2.Manage the allocation and utilization of hardware resources such as GPU, CPU, memory, and storage to meet multi-department R&D requirements.
3.Optimize system performance and job scheduling strategies to improve resource utilization (e.g., using SLURM, Kubernetes, Docker, etc.).
4.Establish system monitoring, data security, automated backup, and disaster recovery mechanisms to ensure service stability.
5.Collaborate closely with algorithm teams to understand model training needs and provide customized infrastructure solutions.
6.Prepare system documentation and operational guidelines, and provide technical training and support to users.

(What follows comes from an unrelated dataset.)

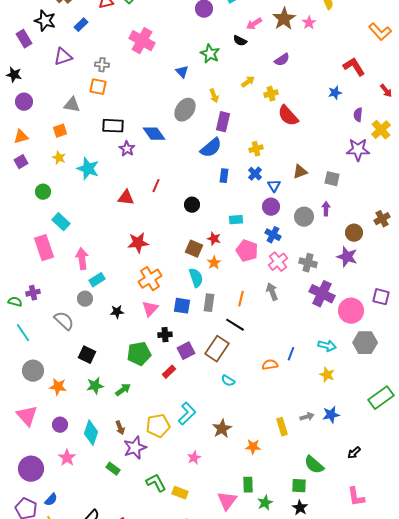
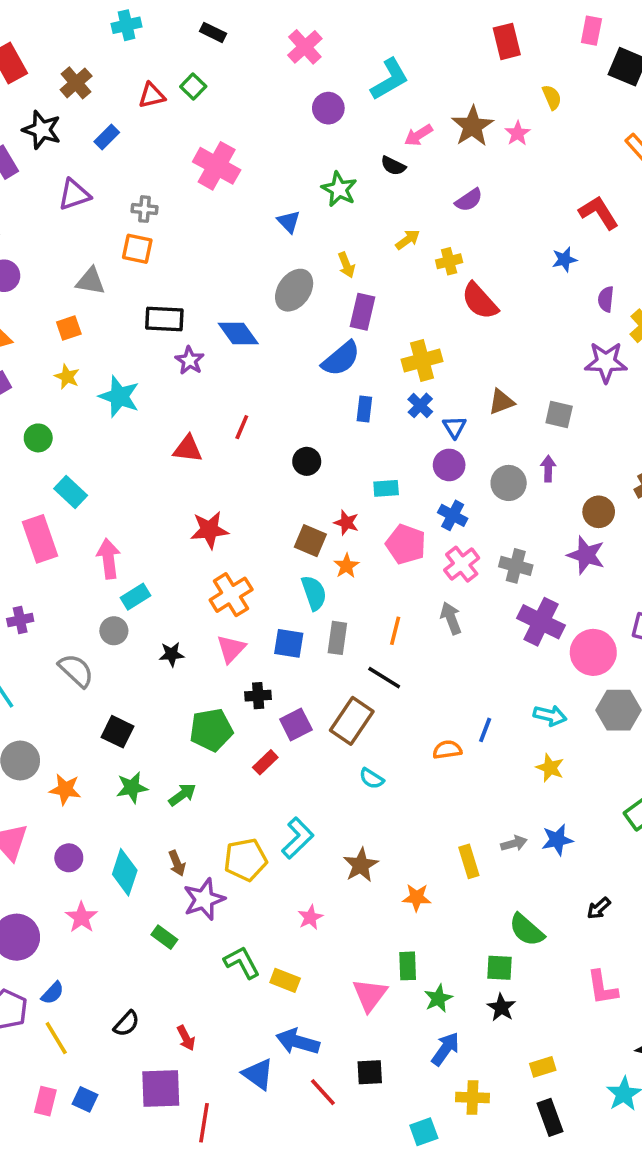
yellow cross: (256, 149) -> (422, 360), size x1.5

7.Troubleshoot hardware and software issues related to servers, networks, storage, etc., and liaise with external vendors when necessary.
Qualifications:
1.Educational Background: Bachelor’s degree or higher in Computer Science, Information Systems, or a related field.

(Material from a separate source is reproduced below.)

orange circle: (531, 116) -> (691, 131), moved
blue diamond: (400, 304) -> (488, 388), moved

2.Work Experience: At least 3 years of experience in GPU server or AI infrastructure management, with preference given to candidates with AI training platform support experience.
3.Technical Skills: Familiarity with Linux system administration, server network configuration, and infrastructure automation deployment.
4.Proficiency in GPU cluster deployment and management tools (e.g., NVIDIA Docker, CUDA, SLURM, Kubernetes, etc.).
5.Knowledge of storage systems (e.g., RAID, NFS) and system monitoring tools (e.g., Prometheus, Grafana, etc.).
6.Understanding of mainstream deep learning frameworks (e.g., PyTorch, TensorFlow) and their dependencies on training environments.
7.Strong communication, coordination, and documentation skills, with the ability to collaborate effectively with algorithm, hardware, and software teams.